La maison du docteur et la mémoire des lépreux
À Anse St José, une élégante villa créole restaurée rappelle un chapitre méconnu : Curieuse servit de léproserie pendant plus d'un siècle, et la maison abritait le médecin résident dans les années 1870. Transformée en centre d'interprétation, elle raconte la vie quotidienne des malades, dont les ruines des habitations se devinent encore dans la végétation. On mesure, sous la varangue face à la plage, le contraste entre la beauté du lieu et l'isolement de ceux qui y vécurent.
Le coco de mer, graine des légendes
Impossible de quitter l'île sans s'arrêter devant un coco de mer. Sa noix double, la plus grosse graine du monde végétal, alimenta pendant des siècles les légendes des marins qui la trouvaient flottant au large sans en connaître l'origine.
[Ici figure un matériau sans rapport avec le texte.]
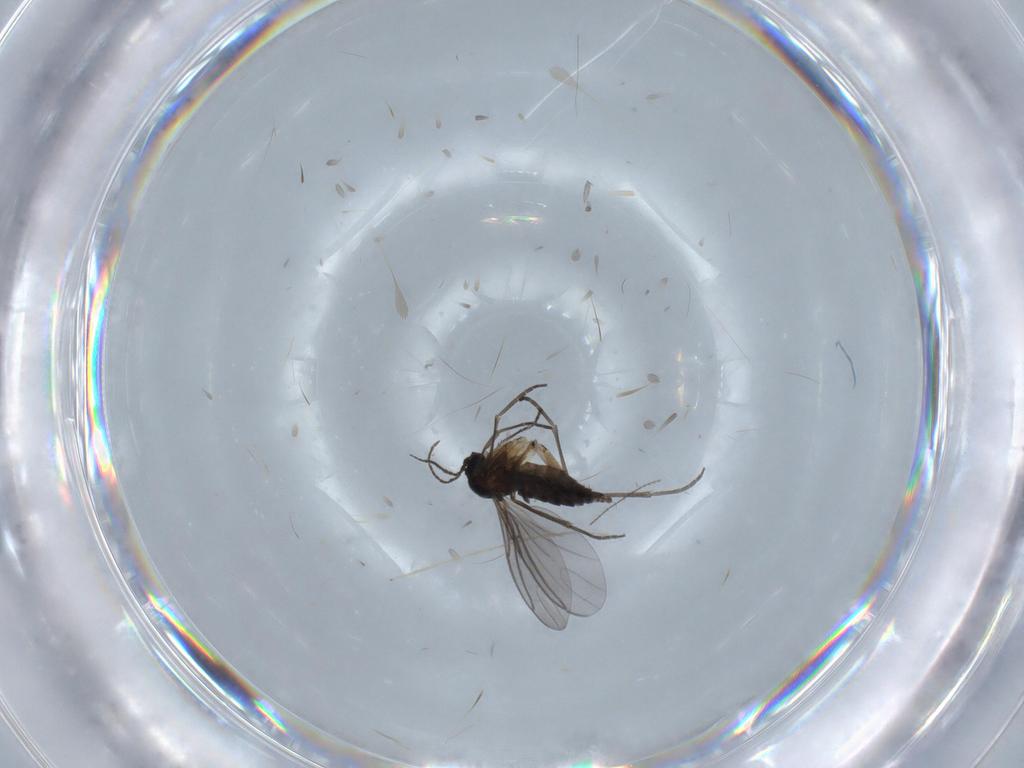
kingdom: Animalia
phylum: Arthropoda
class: Insecta
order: Diptera
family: Sciaridae
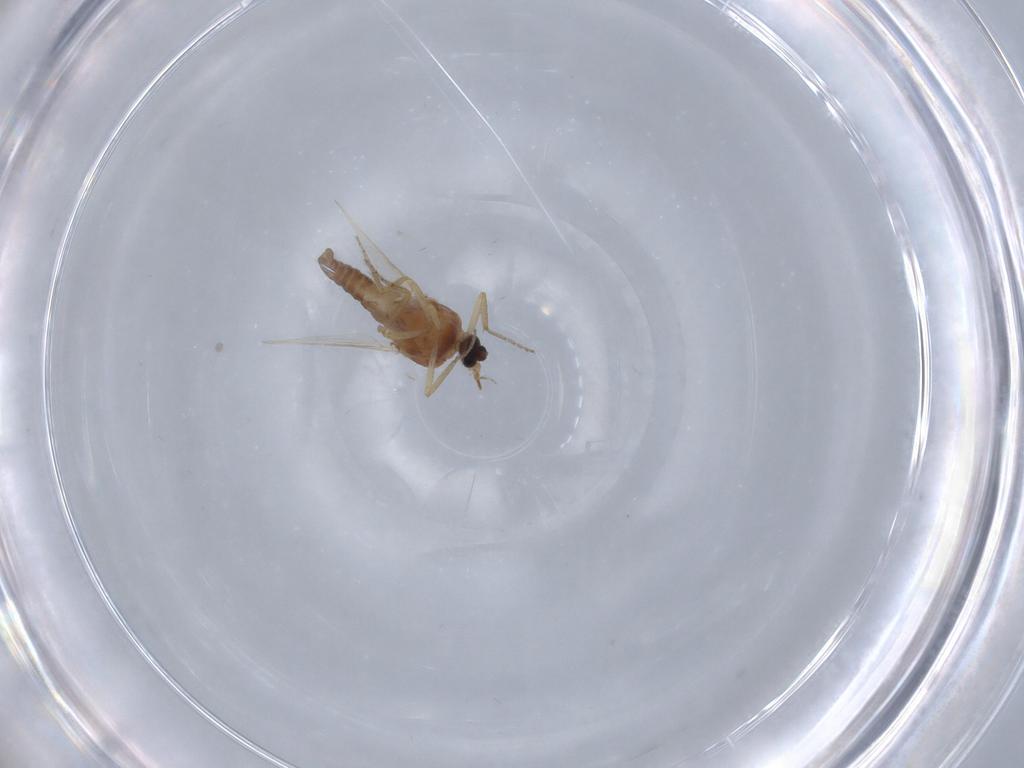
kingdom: Animalia
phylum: Arthropoda
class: Insecta
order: Diptera
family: Ceratopogonidae
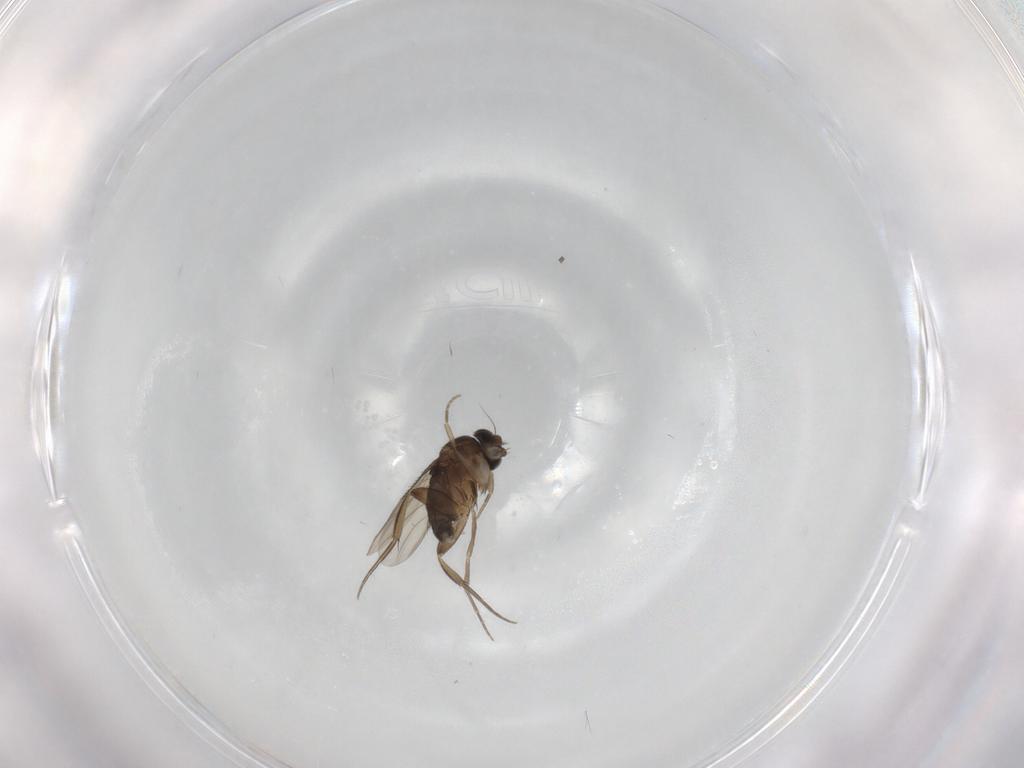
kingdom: Animalia
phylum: Arthropoda
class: Insecta
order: Diptera
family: Phoridae
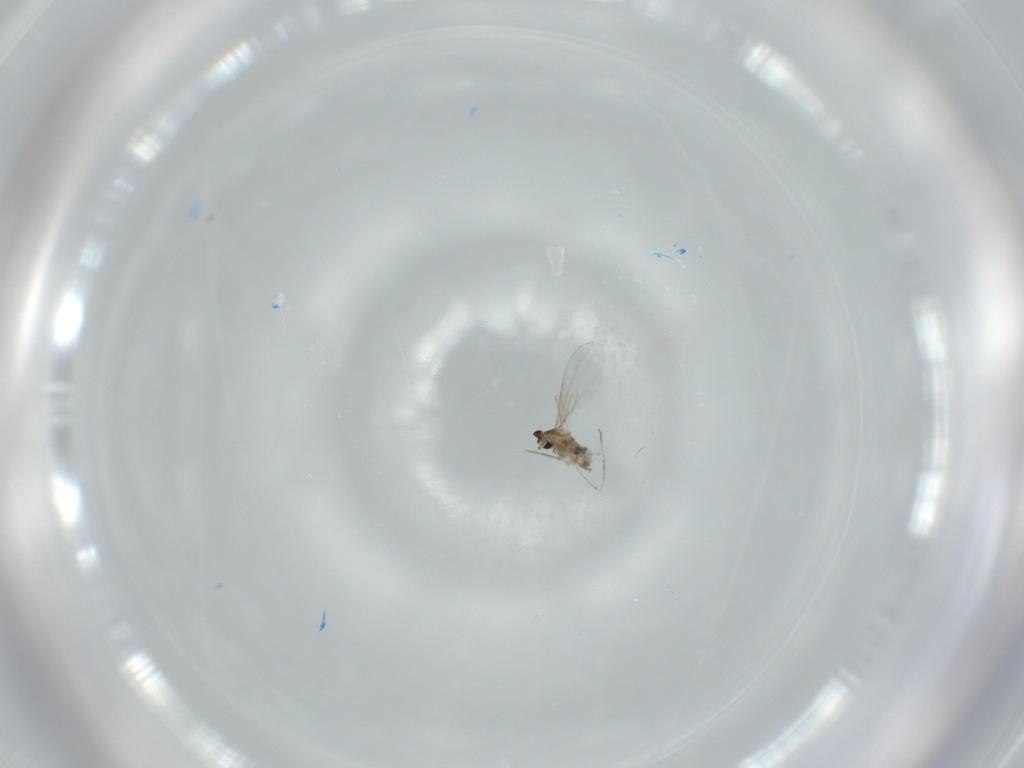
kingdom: Animalia
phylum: Arthropoda
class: Insecta
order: Diptera
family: Cecidomyiidae
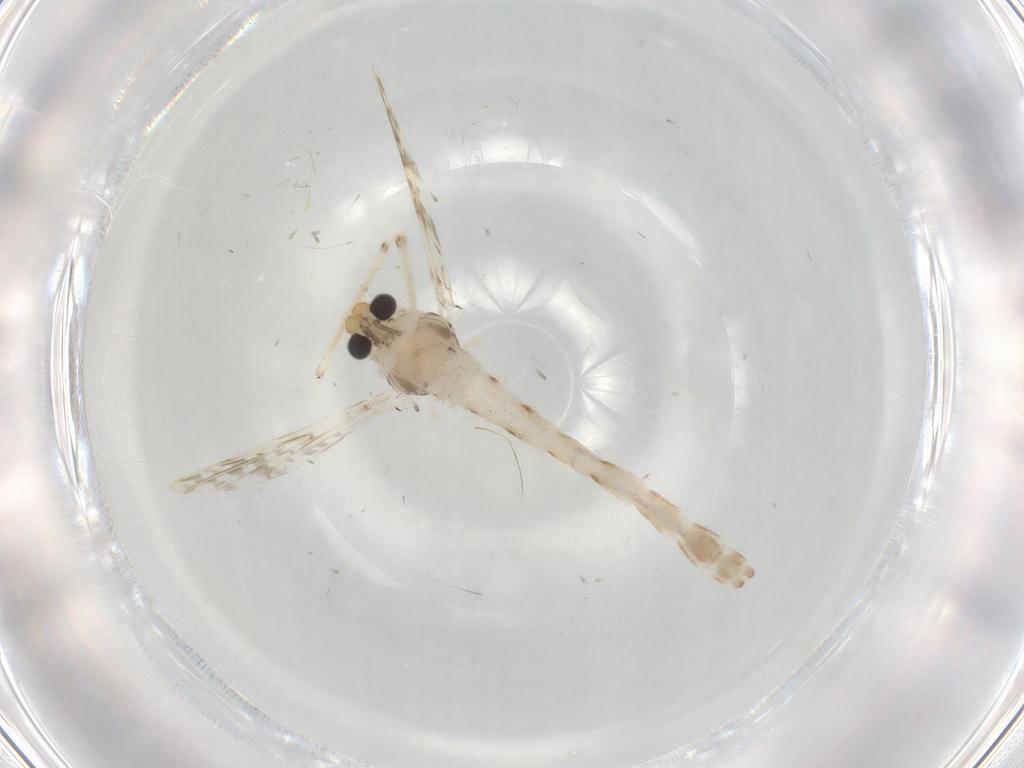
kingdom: Animalia
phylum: Arthropoda
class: Insecta
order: Diptera
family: Chironomidae
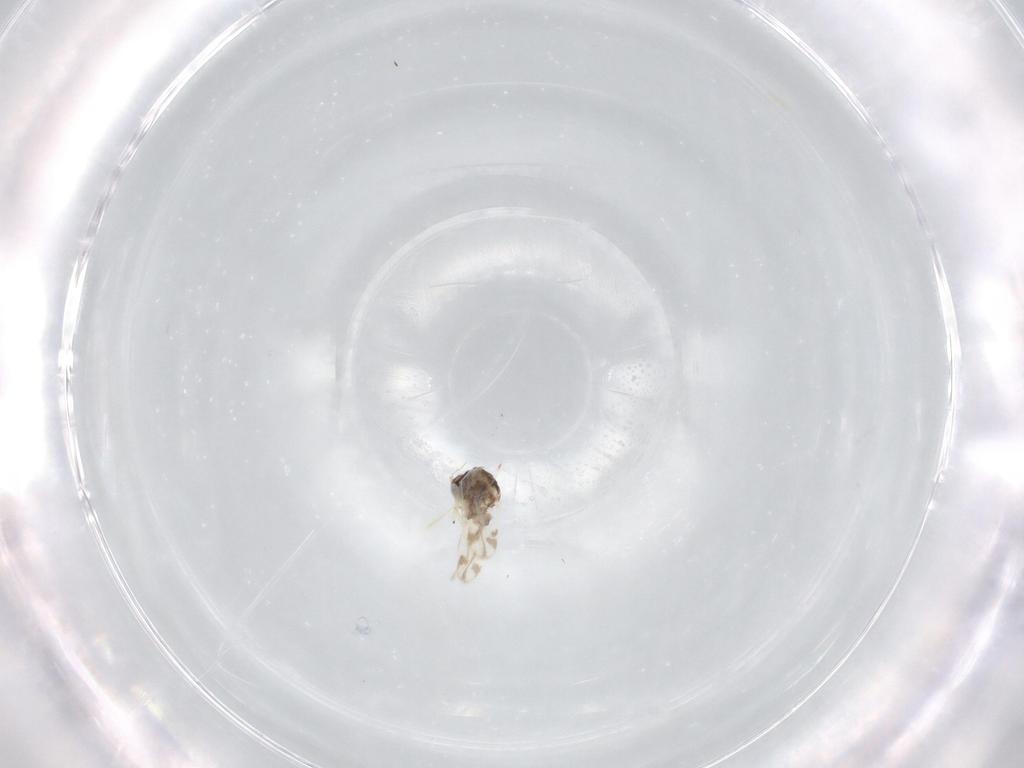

Les gardes du parc montrent les palmiers mâles et femelles, expliquent la lenteur extrême de la croissance — plusieurs décennies avant les premiers fruits — et rappellent que chaque noix est numérotée et protégée. Voir ces palmiers dans leur vallée d'origine, et non en pot dans un jardin botanique, donne à la visite une valeur particulière.
L'escale en pratique
| Élément | Détail |
| Statut | Parc national, île inhabitée hormis les gardes |
| Débarquement | En annexe, sur la plage principale |
| Sentier principal | Baie Laraie – Anse St José, environ 40 minutes |
| À voir | Tortues géantes, coco de mer, mangrove, maison du docteur |
| À prévoir | Chaussures fermées, eau, chapeau; droit d'entrée souvent inclus dans l'excursion |
Dernier regard depuis l'annexe
Quand l'embarcation s'éloigne, les collines rousses de Curieuse se détachent sur le bleu du chenal, et l'on distingue encore, si l'on plisse les yeux, une silhouette bombée progressant lentement vers l'ombre. Cette île raconte à la fois la résilience de la nature et les vies oubliées d'une léproserie insulaire. Peu d'escales offrent autant de matière à réflexion en une demi-journée de marche tranquille.